I finally got around to reading Yellowface and, besides the obvious racial themes, it also touched on the fleeting nature of fame. The protagonist craves adoration more than being a skillful writer and becomes so desperate for this power that she plagiarizes a friend's novel to get it. By the end of the novel, the author seems to suggest there's a cutthroat nature to success that everyone adheres to. The more cutthroat you are, the more successful.

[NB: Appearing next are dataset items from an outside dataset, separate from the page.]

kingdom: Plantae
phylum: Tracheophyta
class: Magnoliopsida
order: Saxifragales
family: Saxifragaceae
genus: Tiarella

There's a similar theme in Martyrs, which I'm currently in the middle of. In it, the protagonist is obsessed with finding a purpose in his life. Being "normal" is a fate akin to death. He surmises that if he can't become a famous poet, creating "important" work, he might as well be dead. In both books, the overall sentiment is that normality is a curse that only the brightest, smartest, and most successful can overcome.1

Is that why when we look at successful people and compare them to ourselves we feel a sense of failure? I guess if you grow up in life thinking there are only two classes of people, the gifted and the "normal," you might also have this nihilistic outlook. "Without purpose, without fame, what is the point?"

But honestly, I'm sometimes more impressed by normality, especially successful people who've touched the sun and still choose normality in the end. I think back to all the famous people who leave fame and how cruel we are to them, how we cackle cynically about their "fall." How dare they tumble back down to normality with the rest of us!

But not everyone has the kind of personality one needs to sustain being abnormal. Not everyone wants that power or level of scrutiny, or can even handle it. These people, who might be a bit more down-to-earth and less outgoing, are allowed to exist without the stench of judgement.

Plus, abnormality can sometimes make you insufferable. I often think of Jennifer Lopez making an entire documentary about her love life with Ben Affleck (and a tour that later got canceled) and realize that maybe it's more commendable to be the person who walks away from success than to be that.

I know Gen Z likes to use "normies" as an insult, but it has its perks. Your peace, your humility, your sensibleness. To be normal and content means you're fulfilled in the purist form. It means you're an emotionally healthy person who doesn't need to make Regis and Kathie Lee like you because you like yourself, thank you very much. When the Olsen Twins chose normality over fame, maybe what they actually chose was to be free.

  1. Well, in Yellowface, it's more about how success is just a void filler for crippling loneliness.